2 Things Your Website Must Do to Land Clients

Whether you design websites on WordPress or Squarespace, there are two key principles that a website should follow. Small businesses, bloggers, freelancers, and entrepreneurs – their websites should all have these two major things in common in order for it to help them reach their business goals.

Things your website must do to land clients

Your website has the ability to land your clients, make you money, grow your email list (basically achieve any goal you’re trying to achieve in your business)… but ONLY if you use it right, ONLY if you design each page strategically.

Lost as to what strategic design is?

Luckily you landed on this blog post! By the end of this post, you’ll know the 2 things every single page on your website must do in order to help you achieve the goals you’re aiming for.

So let’s get started!

thing 1: the pages on your website must Provide the Information Someone Expects to See

This sounds simple, right? Why wouldn’t you provide the information someone expects to see on your website? I agree. Unfortunately, so many people think that is what they’re doing but they’re actually confusing people. Are you one of those people?

When someone lands on your website they have certain expectations around what information they will see. They expect to learn more about your company, they expect to see what products or services you sell, they expect to see what type of people you work with, they expect to see the results your products or services can achieve, and they expect to have a way to hand their money over to you.

Website visitors have spent SO MUCH TIME on the internet. They’ve been to and navigated through more websites than you or I could count. And because of this, your website visitors have these expectations for your website as a whole.

You can’t only think of your website as a whole though. You also have to think of a website as a bunch of individual pages that provide this information in a way that makes sense. In a way that your website visitors are already expecting.

What Do People Expect?

When someone lands on your homepage they’re expecting to see the product or service you are pushing at the moment. This could be your best-selling product or service, a service that has open availability, or a brand-spankin’ new product or service you want to introduce to people. However, what this is really showing people is what you are all about.

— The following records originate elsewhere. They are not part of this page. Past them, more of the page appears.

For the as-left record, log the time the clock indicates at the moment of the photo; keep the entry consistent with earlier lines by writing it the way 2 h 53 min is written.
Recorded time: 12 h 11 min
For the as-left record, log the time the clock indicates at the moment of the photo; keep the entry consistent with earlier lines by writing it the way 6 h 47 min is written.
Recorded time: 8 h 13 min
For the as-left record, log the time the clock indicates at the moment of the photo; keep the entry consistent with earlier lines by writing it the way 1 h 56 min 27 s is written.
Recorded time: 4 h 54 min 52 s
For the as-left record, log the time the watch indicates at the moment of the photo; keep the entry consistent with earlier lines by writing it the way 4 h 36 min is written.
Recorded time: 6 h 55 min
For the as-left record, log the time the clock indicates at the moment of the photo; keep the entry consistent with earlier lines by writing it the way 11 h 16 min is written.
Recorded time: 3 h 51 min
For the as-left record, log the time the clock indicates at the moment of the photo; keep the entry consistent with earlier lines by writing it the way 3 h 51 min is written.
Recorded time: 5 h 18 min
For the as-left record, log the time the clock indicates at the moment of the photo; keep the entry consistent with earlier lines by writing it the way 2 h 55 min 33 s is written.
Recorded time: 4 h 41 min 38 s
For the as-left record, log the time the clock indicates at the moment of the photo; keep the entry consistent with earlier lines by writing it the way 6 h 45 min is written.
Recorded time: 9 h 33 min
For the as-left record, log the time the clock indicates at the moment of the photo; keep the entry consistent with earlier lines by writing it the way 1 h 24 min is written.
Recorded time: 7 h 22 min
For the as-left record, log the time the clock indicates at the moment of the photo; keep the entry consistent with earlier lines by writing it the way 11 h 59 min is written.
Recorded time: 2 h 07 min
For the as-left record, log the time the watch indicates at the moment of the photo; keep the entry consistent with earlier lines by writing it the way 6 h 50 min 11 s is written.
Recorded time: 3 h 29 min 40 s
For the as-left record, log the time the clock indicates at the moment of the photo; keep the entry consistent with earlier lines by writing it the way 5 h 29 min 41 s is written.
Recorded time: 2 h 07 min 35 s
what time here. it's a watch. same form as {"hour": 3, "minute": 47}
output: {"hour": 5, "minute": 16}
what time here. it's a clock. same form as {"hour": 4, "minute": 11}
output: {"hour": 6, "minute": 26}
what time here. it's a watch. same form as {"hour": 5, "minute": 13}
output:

What you are pushing should very obviously explain what you do, who you do it for, and how you do it.

What Are People Not Expecting?

When someone lands on your homepage they ARE NOT expecting to see your contact form front and center. This is something people expect… you guessed it… the contact page. After being conditioned to expect specific things from a companies homepage, website visitors will become confused if they land on your website and immediately see a contact form. A contact form won’t explain what you do, who you do it for, and how you do it.

If someone does land on your homepage and they’re presented with information that they didn’t expect or that doesn’t answer the questions they are looking for on that specific page, they won’t spend much time looking for the answers.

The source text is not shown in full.